(Document segment Opens)

How does the surveillance structure intertwine the state, society, and economy of the Leninist state system? 

Essentially, China’s surveillance system is embedded in the institutions and organizations of its Leninist party-state. Politically, the party exercises direct control over this apparatus and coordinates its activities through party officials in charge of the various bureaucracies and entities in this apparatus. Because the Leninist party-state has established a deep and extensive presence in the Chinese economy and society, it can easily use its organizational cells in economic enterprises, educational and cultural institutions, and social organizations to perform surveillance functions. Financially, a significant portion of the costs of surveillance is actually borne by non-security entities, such as enterprises and universities, which pay for the salaries of their security personnel and cover the expenses of intelligence collection and security operations.

Compare and contrast the surveillance technology of Skynet and Sharp Eyes. 

Skynet and Sharp Eyes today use broadly similar technologies. A portion of Sharp Eyes is actually a technological upgrade of Skynet, such as the replacing of dated technologies. When Skynet was developed in the mid-2000s, China had access to technologies now considered obsolete. For example, the facial recognition technology was not mature enough to be adopted for surveillance at that time. But when Sharp Eyes was launched in 2016, this technology was mature and widely available. Other technologies, such as those used for tracking mobile phones, had also become more sophisticated by the mid-2010s. 

The most critical difference between these two programs is the bureaucracy operating them. Skynet is operated by the Ministry of Public Security. Therefore, it is more secure and likely uses the most advanced technologies. Only police have access to Skynet. By contrast, Sharp Eyes is the responsibility of local political-legal committees. Although police have full access to Sharp Eyes, many components of Sharp Eyes are built and funded by local government entities, commercial enterprises, and residential communities. This means that Sharp Eyes may not be as technologically sophisticated or secure as Skynet. Another important difference is that Skynet covers only urban areas while a huge portion of Sharp Eyes watches the countryside.

Assess how China’s surveillance system could benefit other authoritarian regimes and its implications for U.S. and Western responses to protect citizen privacy and security. 

Other authoritarian regimes can benefit a great deal from importing China’s surveillance hardware and services. Most of the technologies used in China’s surveillance apparatus are developed and made in China. They are relatively cheap because China can make them at large scale. They have also been field-tested and proven. Chinese companies have acquired capabilities to service such systems cheaply. There is no doubt that authoritarian regimes importing such hardware and services will see a real and substantial improvement in their surveillance capabilities.

(Document segment Closes)

▸ **Using the information**:
• 1. Answer these questions using the passage on China's surveillance:
(a) Which body operates Skynet?
(b) In what year was Sharp Eyes launched?
(c) What areas does Skynet cover?
• 2. Reproduce the passage on China's surveillance word for word, from "Other authoritarian regimes can" to "their surveillance capabilities.".

(Supplied data Opens)

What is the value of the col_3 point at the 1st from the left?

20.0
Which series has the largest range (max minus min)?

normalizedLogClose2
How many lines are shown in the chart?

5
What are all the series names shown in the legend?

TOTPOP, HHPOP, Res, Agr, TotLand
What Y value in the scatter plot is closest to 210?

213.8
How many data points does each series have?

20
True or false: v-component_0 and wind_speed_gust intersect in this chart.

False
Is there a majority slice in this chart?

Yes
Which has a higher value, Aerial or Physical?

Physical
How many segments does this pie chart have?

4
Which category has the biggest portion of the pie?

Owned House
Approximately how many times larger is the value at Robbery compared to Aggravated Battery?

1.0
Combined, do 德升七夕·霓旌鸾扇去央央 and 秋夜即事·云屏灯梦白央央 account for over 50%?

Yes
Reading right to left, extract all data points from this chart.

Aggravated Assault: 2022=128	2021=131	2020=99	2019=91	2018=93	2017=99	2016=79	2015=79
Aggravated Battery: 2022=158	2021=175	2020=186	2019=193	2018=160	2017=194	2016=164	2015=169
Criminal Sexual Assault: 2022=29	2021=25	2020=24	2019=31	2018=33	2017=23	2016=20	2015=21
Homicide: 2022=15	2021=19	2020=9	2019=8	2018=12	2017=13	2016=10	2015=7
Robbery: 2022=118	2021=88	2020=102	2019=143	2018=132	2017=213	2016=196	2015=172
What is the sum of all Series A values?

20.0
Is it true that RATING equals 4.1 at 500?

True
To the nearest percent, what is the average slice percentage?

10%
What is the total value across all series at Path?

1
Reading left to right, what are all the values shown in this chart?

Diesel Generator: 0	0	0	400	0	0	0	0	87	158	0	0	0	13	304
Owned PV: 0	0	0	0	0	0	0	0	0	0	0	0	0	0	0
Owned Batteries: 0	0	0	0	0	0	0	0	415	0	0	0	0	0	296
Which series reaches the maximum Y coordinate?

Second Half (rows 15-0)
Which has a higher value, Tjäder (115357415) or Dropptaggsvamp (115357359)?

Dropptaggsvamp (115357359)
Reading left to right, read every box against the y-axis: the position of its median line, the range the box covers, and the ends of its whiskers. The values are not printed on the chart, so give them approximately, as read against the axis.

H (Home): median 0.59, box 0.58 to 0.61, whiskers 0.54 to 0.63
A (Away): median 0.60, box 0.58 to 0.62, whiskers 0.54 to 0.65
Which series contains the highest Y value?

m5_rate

(Supplied data Closes)

▸ **Answers per task**:
• 1.
(a) The Ministry of Public Security.
(b) 2016.
(c) Only urban areas.

• 2.
Other authoritarian regimes can benefit a great deal from importing China’s surveillance hardware and services. Most of the technologies used in China’s surveillance apparatus are developed and made in China. They are relatively cheap because China can make them at large scale. They have also been field-tested and proven. Chinese companies have acquired capabilities to service such systems cheaply. There is no doubt that authoritarian regimes importing such hardware and services will see a real and substantial improvement in their surveillance capabilities.